Update: my concern doesn’t seem to have been warranted. Using a different subdomain for Element and the homeserver is fine.
At least the way Element has written it, I believe that using one root domain for both Element and the homeserver has the potential for risk.
However, perhaps my interpretation is wrong or the Element info is outdated. It’s possible that the documentation you linked indeed disproves my interpretation (I’m not sure myself).
We do not recommend running Element from the same domain name as your Matrix homeserver.
To me “domain name” refers solely to the root domain, in this case fedoraproject.org. This would mean that using chat.fedoraproject.org for Element and fedoraproject.org for the homeserver is not recommended.
If “domain name” refers to the subdomain, that means using chat.fedoraproject.org and fedoraproject.org is recommended by Element.
As I said before it’s possible there is no risk to Element today, but considering there seems to have been some risk in the past, it seems reasonable to me to be extra cautious.
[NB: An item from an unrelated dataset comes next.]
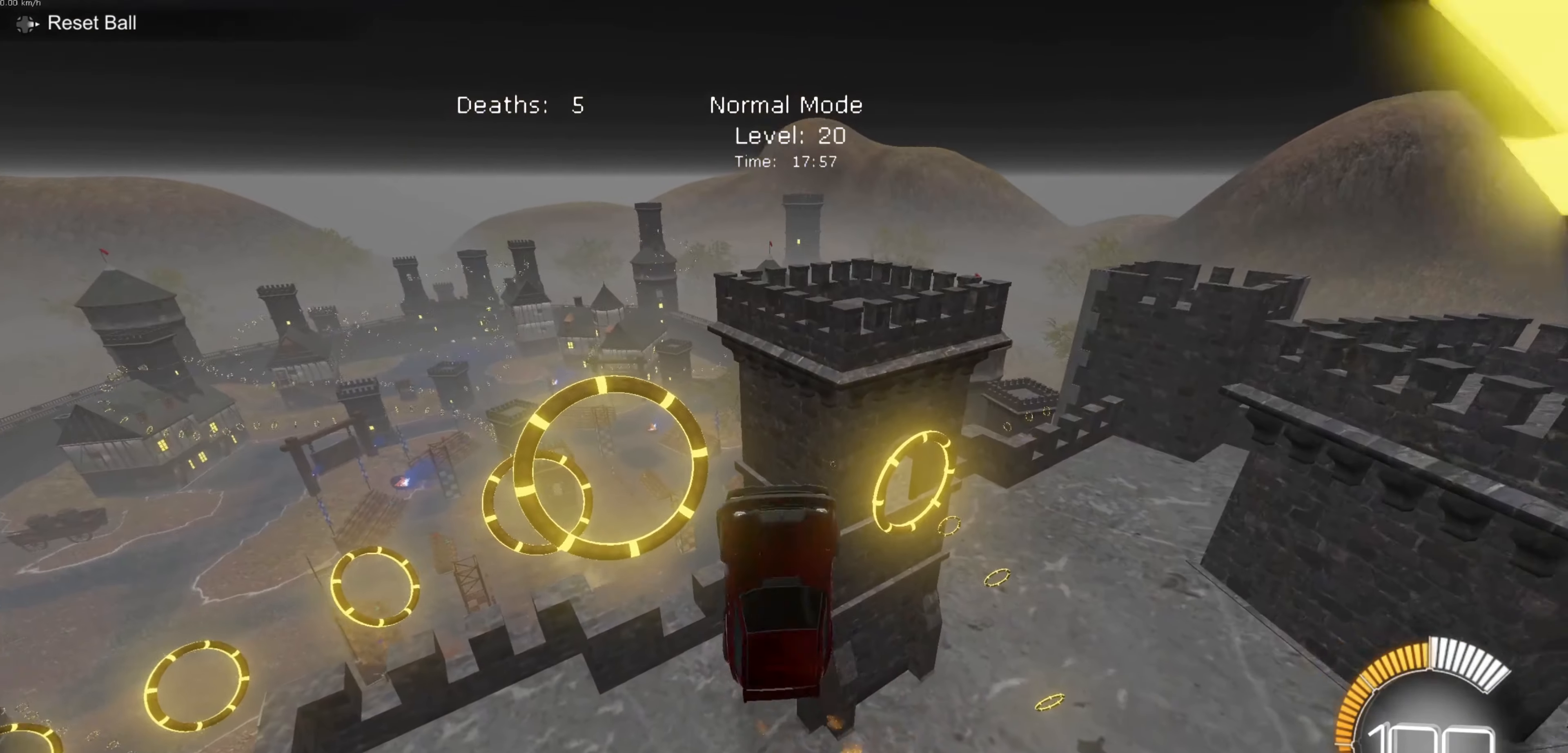
{"dt_ms": 500, "buttons": ["B", "L1"], "left_stick": "down-right", "events": [[133, "left_stick", "center"], [167, "B", "up"], [334, "B", "down"], [500, "left_stick", "down-right"]]}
I do believe there are general risks with using one root domain for a mix of user generated and static content. For example, GitHub stores user generated content under different root domains (e.g. githubusercontent.com) instead of putting it on subdomains of github.com. GitHub made that change 7 years ago though, so perhaps there is zero way of there being issues like that today.
It would helpful perhaps if we had official word from Element on what there recommendation is today. Especially since they’re the ones who will be hosting Fedora’s Matrix instance.